My version of Dahl and Rice was inspired by an Anglo-Indian dish that my late mother-in-law used to make. I’ve fiddled with the original recipe so it’s not quite authentic but the family love it and so do family friends who cannot eat wheat products. But what is dahl?
One of the things I love about red lentils [as distinct from their bigger, green and brown cousins] is that they do not need to be soaked before cooking. That makes dahl a fairly quick and easy meal to prepare when you don’t feel like eating a heavy meat meal. Or on those days when guests arrive out of the blue and the fridge is bare! [I keep red lentils in the pantry at all times!]
Ingredients [serves 4]
1 cup of dried red lentils
1 large brown onion chopped fine.
3 cloves of fresh garlic, mashed or chopped
2 tablespoons of tomato paste
1 generous teaspoon of ground cummin*
1/2 a teaspoon of ground tumeric*
pinch of salt
3 cups of water [or a mix of water and any left over chicken soup you may have in the freezer]
2-3 tablespoons of peanut oil [it goes better with asian style dishes than olive oil but use whatever you have].
1. Sometimes the quality of the red lentils varies so I always give them a quick check and remove any dark bits of grit that may have snuck in.
2. Gently sweat the onions and the garlic in the peanut oil until they are translucent and golden brown.
3. Add the cummin and tumeric and allow to cook gently for a minute so the onion mix becomes aromatic.
4. Mix the red lentils into the onion mix and allow them to braise for about 5 minutes to soak in the flavours. Stir frequently so they don’t burn!
5. Add the tomato paste, stir and allow to braise for another minute or two. Again don’t let it all burn!

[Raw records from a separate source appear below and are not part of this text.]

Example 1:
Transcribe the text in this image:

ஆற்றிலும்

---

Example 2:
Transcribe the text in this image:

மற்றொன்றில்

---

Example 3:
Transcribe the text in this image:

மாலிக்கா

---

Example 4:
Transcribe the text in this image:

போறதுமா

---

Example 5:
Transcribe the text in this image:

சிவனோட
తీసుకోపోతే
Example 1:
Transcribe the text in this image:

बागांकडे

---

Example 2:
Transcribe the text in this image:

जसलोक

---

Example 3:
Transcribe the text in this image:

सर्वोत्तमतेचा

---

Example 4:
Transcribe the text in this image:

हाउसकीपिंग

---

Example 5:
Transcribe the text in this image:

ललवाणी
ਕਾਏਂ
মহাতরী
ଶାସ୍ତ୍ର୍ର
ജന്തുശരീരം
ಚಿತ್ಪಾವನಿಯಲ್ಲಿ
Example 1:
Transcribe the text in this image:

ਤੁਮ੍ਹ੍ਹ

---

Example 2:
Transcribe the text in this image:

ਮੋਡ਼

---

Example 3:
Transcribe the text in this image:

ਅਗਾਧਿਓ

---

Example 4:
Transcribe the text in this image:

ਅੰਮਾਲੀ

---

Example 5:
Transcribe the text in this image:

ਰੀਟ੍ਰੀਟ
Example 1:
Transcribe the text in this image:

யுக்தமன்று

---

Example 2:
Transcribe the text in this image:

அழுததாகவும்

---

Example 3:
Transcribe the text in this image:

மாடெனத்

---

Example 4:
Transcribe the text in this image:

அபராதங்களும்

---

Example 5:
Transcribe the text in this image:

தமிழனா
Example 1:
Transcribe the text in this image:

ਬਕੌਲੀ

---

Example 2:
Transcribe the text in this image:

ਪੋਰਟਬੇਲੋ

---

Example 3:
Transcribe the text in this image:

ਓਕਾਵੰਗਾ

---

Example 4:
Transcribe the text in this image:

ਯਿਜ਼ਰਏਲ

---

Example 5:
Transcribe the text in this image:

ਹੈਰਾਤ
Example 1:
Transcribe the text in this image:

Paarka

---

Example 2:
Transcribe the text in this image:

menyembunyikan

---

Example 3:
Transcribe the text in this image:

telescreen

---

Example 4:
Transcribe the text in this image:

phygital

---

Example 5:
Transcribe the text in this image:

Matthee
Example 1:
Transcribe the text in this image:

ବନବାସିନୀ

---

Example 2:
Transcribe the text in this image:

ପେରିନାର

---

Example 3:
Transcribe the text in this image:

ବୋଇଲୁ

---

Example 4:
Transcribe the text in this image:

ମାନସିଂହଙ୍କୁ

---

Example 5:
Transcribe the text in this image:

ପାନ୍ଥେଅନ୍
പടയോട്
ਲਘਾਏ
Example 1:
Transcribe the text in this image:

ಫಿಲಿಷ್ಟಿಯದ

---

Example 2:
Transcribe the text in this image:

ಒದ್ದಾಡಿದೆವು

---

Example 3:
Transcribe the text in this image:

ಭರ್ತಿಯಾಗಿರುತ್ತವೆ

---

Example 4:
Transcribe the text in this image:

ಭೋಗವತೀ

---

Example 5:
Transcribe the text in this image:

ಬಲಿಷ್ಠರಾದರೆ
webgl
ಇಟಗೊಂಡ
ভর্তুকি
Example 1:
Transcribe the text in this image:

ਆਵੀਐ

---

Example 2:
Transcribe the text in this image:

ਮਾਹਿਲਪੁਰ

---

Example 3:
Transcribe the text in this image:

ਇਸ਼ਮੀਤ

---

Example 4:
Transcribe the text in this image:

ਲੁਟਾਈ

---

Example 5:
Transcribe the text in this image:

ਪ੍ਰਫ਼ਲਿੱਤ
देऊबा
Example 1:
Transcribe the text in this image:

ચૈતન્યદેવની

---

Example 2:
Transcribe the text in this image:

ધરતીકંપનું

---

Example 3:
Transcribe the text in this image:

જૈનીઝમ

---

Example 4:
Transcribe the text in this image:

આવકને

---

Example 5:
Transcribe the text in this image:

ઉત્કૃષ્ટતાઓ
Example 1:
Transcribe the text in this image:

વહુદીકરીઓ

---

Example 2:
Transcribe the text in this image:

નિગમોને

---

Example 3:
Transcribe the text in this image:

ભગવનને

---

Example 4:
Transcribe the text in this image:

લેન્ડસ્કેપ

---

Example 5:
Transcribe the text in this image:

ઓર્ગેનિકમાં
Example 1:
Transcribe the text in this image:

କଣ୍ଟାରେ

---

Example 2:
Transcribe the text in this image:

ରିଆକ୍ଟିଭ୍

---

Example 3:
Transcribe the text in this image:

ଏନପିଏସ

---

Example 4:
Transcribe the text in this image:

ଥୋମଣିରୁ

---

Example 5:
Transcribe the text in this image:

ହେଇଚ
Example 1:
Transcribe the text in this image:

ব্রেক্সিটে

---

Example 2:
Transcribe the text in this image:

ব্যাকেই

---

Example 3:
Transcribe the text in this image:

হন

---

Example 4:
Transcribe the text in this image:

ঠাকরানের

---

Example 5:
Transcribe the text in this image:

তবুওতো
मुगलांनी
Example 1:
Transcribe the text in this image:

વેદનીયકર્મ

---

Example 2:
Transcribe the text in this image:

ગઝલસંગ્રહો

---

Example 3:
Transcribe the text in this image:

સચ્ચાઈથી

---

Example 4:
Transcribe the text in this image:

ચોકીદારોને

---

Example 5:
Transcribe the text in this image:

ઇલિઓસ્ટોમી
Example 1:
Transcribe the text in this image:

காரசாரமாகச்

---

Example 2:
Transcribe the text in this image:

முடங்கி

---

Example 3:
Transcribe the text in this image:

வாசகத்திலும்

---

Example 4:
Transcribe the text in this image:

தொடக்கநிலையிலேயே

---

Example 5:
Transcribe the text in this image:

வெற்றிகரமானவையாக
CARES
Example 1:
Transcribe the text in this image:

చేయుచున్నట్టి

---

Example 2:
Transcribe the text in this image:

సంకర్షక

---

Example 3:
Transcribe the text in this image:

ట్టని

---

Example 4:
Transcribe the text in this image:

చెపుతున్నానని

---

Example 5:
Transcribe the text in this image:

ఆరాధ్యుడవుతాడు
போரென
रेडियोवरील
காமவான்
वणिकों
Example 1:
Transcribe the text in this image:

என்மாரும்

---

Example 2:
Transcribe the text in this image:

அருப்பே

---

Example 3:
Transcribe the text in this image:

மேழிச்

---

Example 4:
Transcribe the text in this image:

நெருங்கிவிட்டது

6. Add the salt and the water/soup stock. Stir, bring to the boil and then lower heat and cook covered for about 10 minutes.
7. After 10 minutes check the lentils. They should have begun to swell and absorb the liquid. Add more water if the stew is starting to look thick. Keep cooking for another 10 minutes.
8. Total cooking time will vary but allow for about 1/2 an hour. You will know the stew is done when the lentils have almost disintegrated and the stew has a rich, orange colour and is about as thick as a bolognese sauce. Remove from the heat.
Rice and accompaniments.
Cook about 1 1/2 cups of long grain rice. [I use the absorption method because I have a heavy, cast iron pot with a good lid but you should use whatever method you are comfortable with].
While the rice is cooking heat a frypan with some more peanut oil and crack 2 eggs – freerange of course – into a bowl. Beat the eggs lightly and then pour a small quantity into the hot pan, turning the pan quickly to spread the egg into a thin pancake. [Like making crepes].
When the first side is golden brown, flip and fry the other side for a few seconds. Remove from the pan and place on a chopping board. Repeat with the rest of the beaten egg until you have a number of flat, golden brown egg pancakes piled on the chopping board.
Cut the egg pancakes into thin strips and place in a small serving bowl.
Place a serving of rice in a bowl, top with a generous ladle full of the dahl and then sprinkle the strips of egg pancake on top. Add more salt to taste.
* If you are new to Indian spices add less to begin and then increase the quantities once your taste buds have adjusted.